→ **Problem description**
Looking at the listing below, retype exactly the lines starting at the one containing "TAN YI JIA\" and ending at the one containing "3.5](csharp-net35), NuGet releases", both included, and nothing else.

→ **Given records**

____________________

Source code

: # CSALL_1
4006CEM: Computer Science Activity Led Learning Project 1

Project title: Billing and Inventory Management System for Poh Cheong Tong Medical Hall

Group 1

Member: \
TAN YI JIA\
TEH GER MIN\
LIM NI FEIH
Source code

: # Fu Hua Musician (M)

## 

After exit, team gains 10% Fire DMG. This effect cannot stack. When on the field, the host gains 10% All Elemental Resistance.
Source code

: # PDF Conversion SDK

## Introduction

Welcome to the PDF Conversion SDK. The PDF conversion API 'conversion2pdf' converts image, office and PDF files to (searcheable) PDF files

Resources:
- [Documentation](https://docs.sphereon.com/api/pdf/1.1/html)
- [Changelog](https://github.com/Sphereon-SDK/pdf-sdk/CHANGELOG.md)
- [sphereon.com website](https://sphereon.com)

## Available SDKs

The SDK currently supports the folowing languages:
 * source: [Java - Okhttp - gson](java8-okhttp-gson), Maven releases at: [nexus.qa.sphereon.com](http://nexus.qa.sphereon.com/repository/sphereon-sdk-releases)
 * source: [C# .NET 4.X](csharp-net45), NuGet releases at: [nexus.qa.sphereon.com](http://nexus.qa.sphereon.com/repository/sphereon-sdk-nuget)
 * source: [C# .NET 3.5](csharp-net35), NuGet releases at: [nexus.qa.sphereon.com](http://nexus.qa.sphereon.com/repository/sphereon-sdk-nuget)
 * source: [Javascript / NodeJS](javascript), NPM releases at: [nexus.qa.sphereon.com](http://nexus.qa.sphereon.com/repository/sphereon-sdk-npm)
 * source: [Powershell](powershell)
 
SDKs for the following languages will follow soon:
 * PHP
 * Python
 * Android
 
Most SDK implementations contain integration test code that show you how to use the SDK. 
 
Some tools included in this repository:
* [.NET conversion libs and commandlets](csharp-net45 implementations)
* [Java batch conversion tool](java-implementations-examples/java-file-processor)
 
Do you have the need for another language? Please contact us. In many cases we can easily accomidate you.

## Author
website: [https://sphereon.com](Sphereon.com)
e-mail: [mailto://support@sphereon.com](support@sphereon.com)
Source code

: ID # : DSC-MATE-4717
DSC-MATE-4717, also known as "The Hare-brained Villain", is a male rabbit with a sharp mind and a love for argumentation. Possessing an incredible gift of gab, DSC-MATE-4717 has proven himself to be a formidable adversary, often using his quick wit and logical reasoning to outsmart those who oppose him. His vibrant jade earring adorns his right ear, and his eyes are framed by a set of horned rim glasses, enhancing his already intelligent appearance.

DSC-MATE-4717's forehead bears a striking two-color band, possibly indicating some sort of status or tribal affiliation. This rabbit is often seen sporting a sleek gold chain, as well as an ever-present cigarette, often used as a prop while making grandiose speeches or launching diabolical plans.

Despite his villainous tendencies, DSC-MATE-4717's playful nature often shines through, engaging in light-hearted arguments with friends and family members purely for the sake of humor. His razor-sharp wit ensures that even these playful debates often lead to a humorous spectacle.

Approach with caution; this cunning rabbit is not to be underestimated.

____________________

→ **Written reply**
TAN YI JIA\
TEH GER MIN\
LIM NI FEIH
Source code

: # Fu Hua Musician (M)

## 

After exit, team gains 10% Fire DMG. This effect cannot stack. When on the field, the host gains 10% All Elemental Resistance.
Source code

: # PDF Conversion SDK

## Introduction

Welcome to the PDF Conversion SDK. The PDF conversion API 'conversion2pdf' converts image, office and PDF files to (searcheable) PDF files

Resources:
- [Documentation](https://docs.sphereon.com/api/pdf/1.1/html)
- [Changelog](https://github.com/Sphereon-SDK/pdf-sdk/CHANGELOG.md)
- [sphereon.com website](https://sphereon.com)

## Available SDKs

The SDK currently supports the folowing languages:
 * source: [Java - Okhttp - gson](java8-okhttp-gson), Maven releases at: [nexus.qa.sphereon.com](http://nexus.qa.sphereon.com/repository/sphereon-sdk-releases)
 * source: [C# .NET 4.X](csharp-net45), NuGet releases at: [nexus.qa.sphereon.com](http://nexus.qa.sphereon.com/repository/sphereon-sdk-nuget)
 * source: [C# .NET 3.5](csharp-net35), NuGet releases at: [nexus.qa.sphereon.com](http://nexus.qa.sphereon.com/repository/sphereon-sdk-nuget)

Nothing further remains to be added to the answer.